Has anybody timed a Hall engine? If so do you have any pointers?
One thing we have noticed is that this engine is very sensitive to timing. An eigth to a quarter of an inch on the flywheel is very noticeable.
You may ask why not just run it in reverse. Well I have an orginal Hall Boat which this engine is going into and I really need the forward and reverse functionality.
Thanks in advance,
Post Number: 29
|Posted on Wednesday, November 14, 2007 - 03:02 am: ||
Lovley little motors. I have 3 Halls, a 1948, 1956, and a 1962 Ball race Crank and alloy crankcase.
If it is running ok in reverse then the timing is out by 180 degrees. I had the same problem when I overhauled my first engine. Take the rear plate off and turn the shaft 180 deg so that the crankpin drives the other side of the bar.
They are not meant to run in reverse although like most 2 strokes they will.
The reason in spark quality is that the RS1 is set up to run in one main direction only, in other words the armature is timed to produce the hottest spark in one direction only.
I have been running the 62 model Hall in a 12 foot Carvell putter and gets along quite well.
Have had quite a few conversations with Frank Hall (Son of the founder) and got quite a lot of the history of the motors.
If I can help you more just email me direct. I am located just South of Newcastle on Lake Macquarie.
PS I will be in Narooma this weekend for a regatta but taking my new boat with the Stuart P55.
Post Number: 94
|Posted on Wednesday, November 14, 2007 - 05:21 am: ||
I'll rotate the bar 180 degrees and let you know how I go.
The mag field strength I understand, what had me confused is that the engine runs very well in reverse with a terrible spark.
The engine in the boat is an iron plain bearing model, there is some history attached to it which I can talk to you about.
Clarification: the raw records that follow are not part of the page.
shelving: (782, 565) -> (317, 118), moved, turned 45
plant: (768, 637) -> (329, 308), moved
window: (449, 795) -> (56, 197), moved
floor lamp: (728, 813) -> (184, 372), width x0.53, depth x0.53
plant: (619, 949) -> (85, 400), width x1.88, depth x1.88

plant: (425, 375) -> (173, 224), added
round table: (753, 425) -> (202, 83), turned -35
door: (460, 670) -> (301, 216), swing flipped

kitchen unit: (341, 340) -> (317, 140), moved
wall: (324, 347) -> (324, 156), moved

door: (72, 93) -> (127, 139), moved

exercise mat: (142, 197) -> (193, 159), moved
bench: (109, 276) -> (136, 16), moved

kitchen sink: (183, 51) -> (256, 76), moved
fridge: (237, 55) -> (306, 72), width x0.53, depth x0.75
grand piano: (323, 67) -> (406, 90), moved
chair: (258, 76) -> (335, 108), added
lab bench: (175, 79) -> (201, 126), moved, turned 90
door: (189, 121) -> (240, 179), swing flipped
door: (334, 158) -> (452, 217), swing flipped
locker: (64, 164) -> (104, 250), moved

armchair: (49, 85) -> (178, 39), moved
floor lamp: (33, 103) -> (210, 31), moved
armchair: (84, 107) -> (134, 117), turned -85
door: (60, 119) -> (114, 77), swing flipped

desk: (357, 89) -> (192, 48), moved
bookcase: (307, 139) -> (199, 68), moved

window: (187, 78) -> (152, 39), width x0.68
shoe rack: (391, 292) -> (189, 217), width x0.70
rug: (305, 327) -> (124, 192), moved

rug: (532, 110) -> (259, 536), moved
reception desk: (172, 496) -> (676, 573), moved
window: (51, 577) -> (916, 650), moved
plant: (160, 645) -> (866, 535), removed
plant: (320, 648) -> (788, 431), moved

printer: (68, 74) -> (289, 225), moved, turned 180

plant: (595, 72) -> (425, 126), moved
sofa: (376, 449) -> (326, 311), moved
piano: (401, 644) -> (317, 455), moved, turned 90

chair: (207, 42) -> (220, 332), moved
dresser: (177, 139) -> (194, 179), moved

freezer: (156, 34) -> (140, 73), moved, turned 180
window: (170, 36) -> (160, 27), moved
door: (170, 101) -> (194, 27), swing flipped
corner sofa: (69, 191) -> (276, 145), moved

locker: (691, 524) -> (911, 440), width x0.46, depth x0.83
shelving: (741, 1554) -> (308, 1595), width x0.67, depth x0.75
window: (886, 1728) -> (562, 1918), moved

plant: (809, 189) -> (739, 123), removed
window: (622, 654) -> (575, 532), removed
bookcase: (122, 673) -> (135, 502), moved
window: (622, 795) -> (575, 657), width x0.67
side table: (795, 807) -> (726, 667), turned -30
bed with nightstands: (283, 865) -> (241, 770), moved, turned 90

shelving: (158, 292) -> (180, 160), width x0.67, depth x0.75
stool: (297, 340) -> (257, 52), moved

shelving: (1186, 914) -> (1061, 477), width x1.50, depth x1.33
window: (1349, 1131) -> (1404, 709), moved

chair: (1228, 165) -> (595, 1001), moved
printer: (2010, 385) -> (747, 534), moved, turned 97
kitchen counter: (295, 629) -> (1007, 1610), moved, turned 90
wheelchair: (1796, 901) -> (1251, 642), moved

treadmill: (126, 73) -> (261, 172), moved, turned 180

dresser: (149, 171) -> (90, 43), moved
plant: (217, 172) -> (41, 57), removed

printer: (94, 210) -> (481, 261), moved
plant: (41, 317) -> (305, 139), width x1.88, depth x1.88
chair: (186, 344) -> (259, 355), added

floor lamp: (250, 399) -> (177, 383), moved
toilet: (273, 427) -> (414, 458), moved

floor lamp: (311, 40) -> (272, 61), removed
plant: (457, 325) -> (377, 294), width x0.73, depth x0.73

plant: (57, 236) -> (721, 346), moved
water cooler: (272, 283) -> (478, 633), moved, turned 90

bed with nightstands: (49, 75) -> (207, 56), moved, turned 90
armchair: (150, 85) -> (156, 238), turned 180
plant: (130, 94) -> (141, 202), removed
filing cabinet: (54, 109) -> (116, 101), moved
I also have an alloy crankcase model out of a lighting plant.
Both engines are pretty good as they have never seen salt although the alloy model has a "frost crack" in the cylinder.
The boat is "glass" 13 foot and obviously moulded from a wooden clinker boat (not symetrical). I understand that Specialty Engineers produced it later on. The rear of the hull is a tunnel!
So we will see how this outfit goes: )
There are some pictures attached.
Post Number: 30
|Posted on Wednesday, November 14, 2007 - 07:30 am: ||
Just had a long reply ready to send and had a computer lock-up and lost it all.
Just to let you know, I will be away from Tomorrow 15th until Next Wednesday the 21st so will catch up with you then.
You might let me know where you are located, I may be passing one day!
Hear from you soon,
Post Number: 96
|Posted on Thursday, November 29, 2007 - 06:57 pm: ||
I trust you had a good time in Narooma?
The good news is that the engine is now running fine.
As suspected the magneto was the culprit.
It would seem it was breaking down under pressure. Changing coils resolved the problem, although both coils measured the same on the multi-meter. Hence the assumption that the original was breaking down under pressure.
I'm not too far from you at Woy Woy. Again thanks for your help.